Mutations in the mitogen-activated protein kinase-extracellular signal-regulated kinase (MAPK-ERK) signalling pathway are common in melanoma. The BRAF serine/threonine kinase is a key regulator of this pathway. Approximately 60% of melanoma patients have a gain-of-function BRAFV600E mutation, leading to uncontrolled proliferation. BRAF inhibitors have shown clinical benefit, however, emerging evidence suggests that they diminish responses to subsequent immunotherapy, indicating unknown effects on the immune system Given the relatively high incidence of resistance and treatment-related toxicities, it is important to better understand the mechanisms through which BRAF inhibitors work and how they affect immune cells.

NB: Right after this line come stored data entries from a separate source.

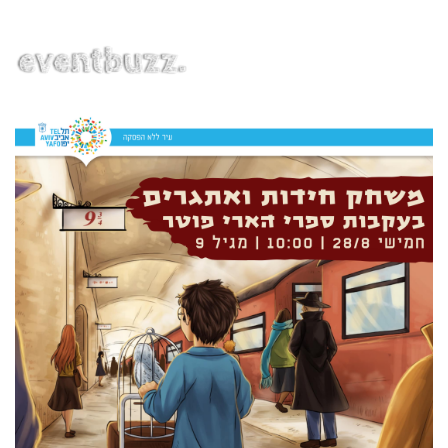
EN | HE | RU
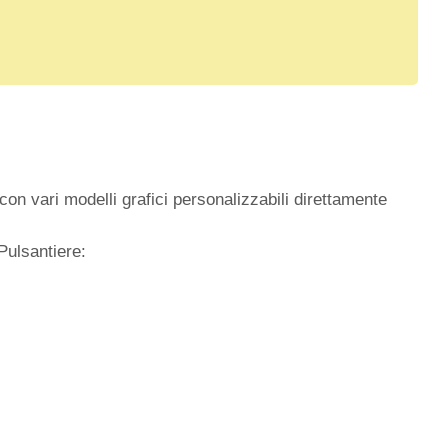
con vari modelli grafici personalizzabili direttamente
Pulsantiere:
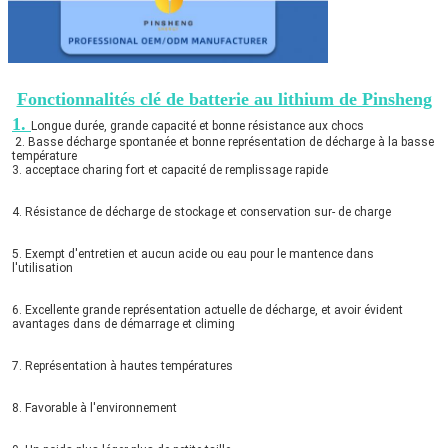
Fonctionnalités clé de batterie au lithium de Pinsheng
1. 
Longue durée, grande capacité et bonne résistance aux chocs
 2. 
Basse décharge spontanée et bonne représentation de décharge à la basse 
température
3. acceptace charing fort et capacité de remplissage rapide
4. 
Résistance de décharge de stockage et conservation sur- de charge
5. Exempt d'entretien et aucun acide ou eau pour le mantence dans 
l'utilisation
6. Excellente grande représentation actuelle de décharge, et avoir évident
avantages dans de démarrage et climing
7. Représentation à hautes températures
8. Favorable à l'environnement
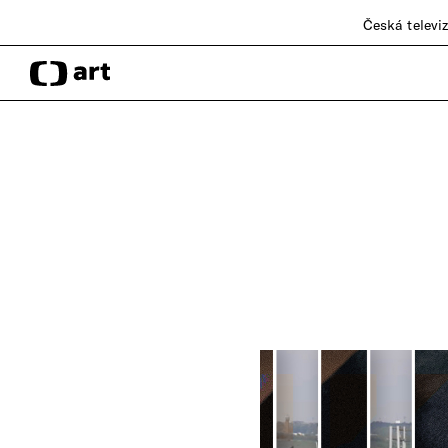
Česká televi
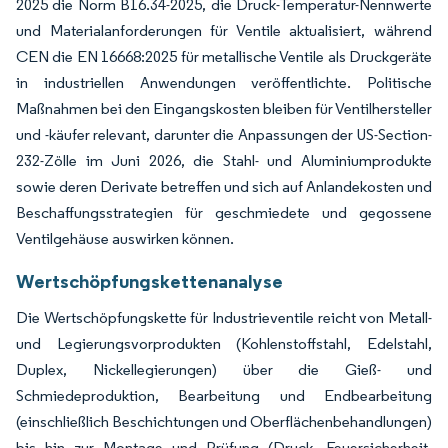
2025 die Norm B16.34-2025, die Druck-Temperatur-Nennwerte
und Materialanforderungen für Ventile aktualisiert, während
CEN die EN 16668:2025 für metallische Ventile als Druckgeräte
in industriellen Anwendungen veröffentlichte. Politische
Maßnahmen bei den Eingangskosten bleiben für Ventilhersteller
und -käufer relevant, darunter die Anpassungen der US-Section-
232-Zölle im Juni 2026, die Stahl- und Aluminiumprodukte
sowie deren Derivate betreffen und sich auf Anlandekosten und
Beschaffungsstrategien für geschmiedete und gegossene
Ventilgehäuse auswirken können.
Wertschöpfungskettenanalyse
Die Wertschöpfungskette für Industrieventile reicht von Metall-
und Legierungsvorprodukten (Kohlenstoffstahl, Edelstahl,
Duplex, Nickellegierungen) über die Gieß- und
Schmiedeproduktion, Bearbeitung und Endbearbeitung
(einschließlich Beschichtungen und Oberflächenbehandlungen)
bis hin zur Montage und Prüfung (Druck, Feuersicherheit,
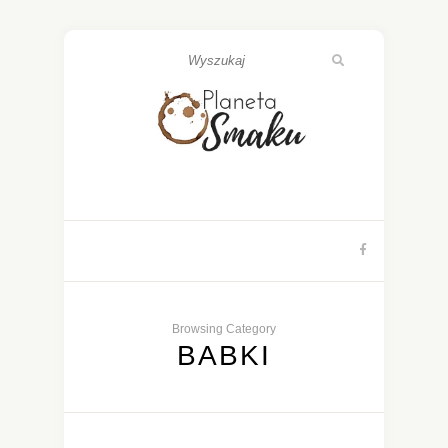
Browsing Category
BABKI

Dendritic cells (DC) are professional antigen presenting cells integral to strong anti-tumour T cell responses. However, the effects of BRAF inhibitors on DC function are not understood. Our work utilises in vitro models and ex vivo murine and human primary DCs to explore the functional effects of BRAF inhibitors on DC function, including surface activation marker expression, cytokine production and T cell stimulation. Our preliminary data show that BRAF inhibitors can enhance ex vivo DC activation in mouse models. In stark contrast, ex vivo treatment of human DCs with BRAF inhibitors impedes DC activation by inhibiting proinflammatory cytokine production and downregulating surface activation markers. These data suggest that BRAF inhibitors hinder human DC activation, which may impair subsequent anti-tumour T cell responses.

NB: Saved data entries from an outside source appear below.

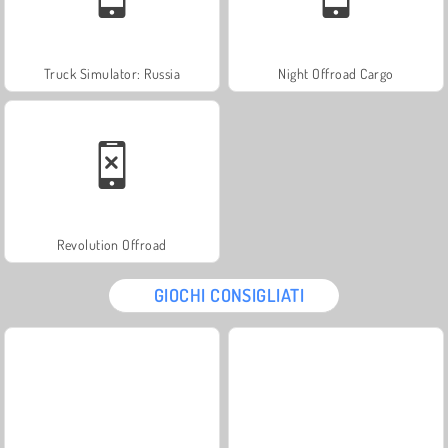
Truck Simulator: Russia
Night Offroad Cargo
Revolution Offroad
GIOCHI CONSIGLIATI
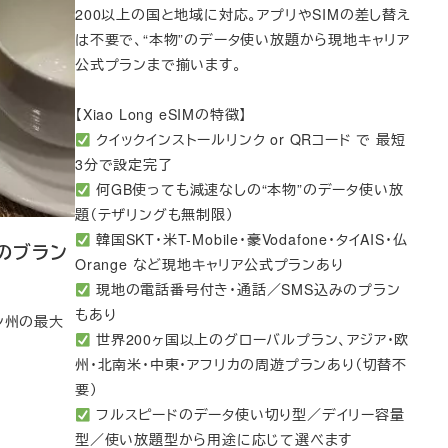
200以上の国と地域に対応。アプリやSIMの差し替え
は不要で、“本物”のデータ使い放題から現地キャリア
公式プランまで揃います。
【Xiao Long eSIMの特徴】
クイックインストールリンク or QRコード で 最短
3分で設定完了
何GB使っても減速なしの“本物”のデータ使い放
題（テザリングも無制限）
韓国SKT・米T-Mobile・豪Vodafone・タイAIS・仏
のブラン
Orange など現地キャリア公式プランあり
現地の電話番号付き・通話／SMS込みのプラン
もあり
ン州の最大
世界200ヶ国以上のグローバルプラン、アジア・欧
州・北南米・中東・アフリカの周遊プランあり（切替不
要）
フルスピードのデータ使い切り型／デイリー容量
型／使い放題型から用途に応じて選べます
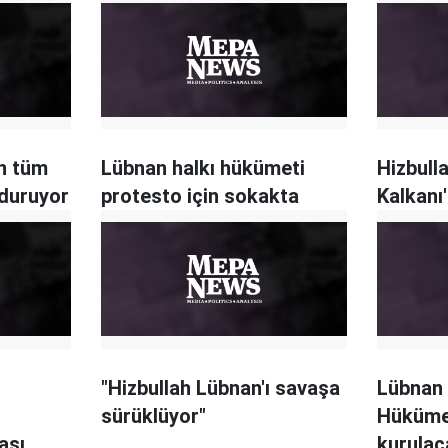
ın tüm
Lübnan halkı hükümeti
Hizbulla
nduruyor
protesto için sokakta
Kalkanı'
"Hizbullah Lübnan'ı savaşa
Lübnan
sürüklüyor"
Hüküme
ası
kurulac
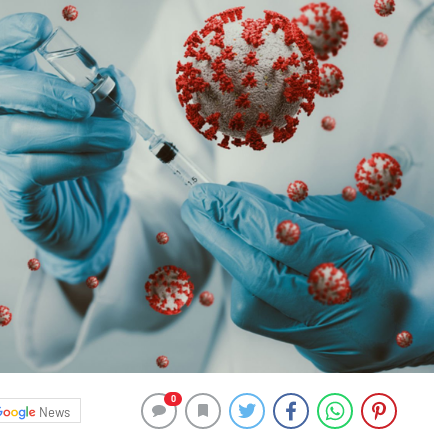
0
News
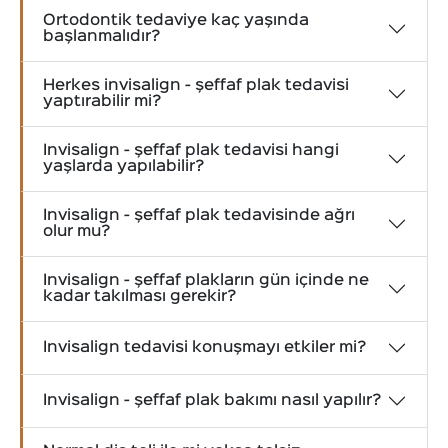
Ortodontik tedaviye kaç yaşında
başlanmalıdır?
Herkes invisalign - şeffaf plak tedavisi
yaptırabilir mi?
Invisalign - şeffaf plak tedavisi hangi
yaşlarda yapılabilir?
Invisalign - şeffaf plak tedavisinde ağrı
olur mu?
Invisalign - şeffaf plakların gün içinde ne
kadar takılması gerekir?
Invisalign tedavisi konuşmayı etkiler mi?
Invisalign - şeffaf plak bakımı nasıl yapılır?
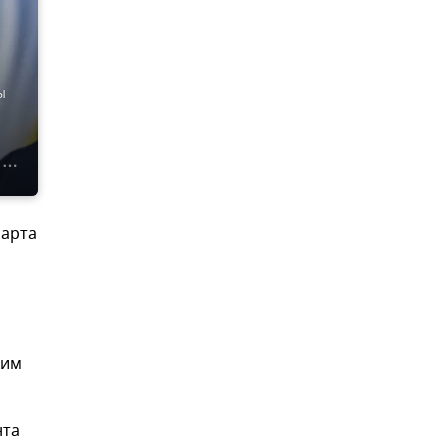
ы
марта
ким
нта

Importantly, this work demonstrates the divergent responses of mouse and human primary DCs to BRAF inhibition. This highlights a need to elucidate the mechanisms of immune effects, as this may underlie variability between preclinical and clinical data on BRAF inhibitors. Additionally, this may enhance our understanding of the interactions between BRAF inhibitors and immunotherapy.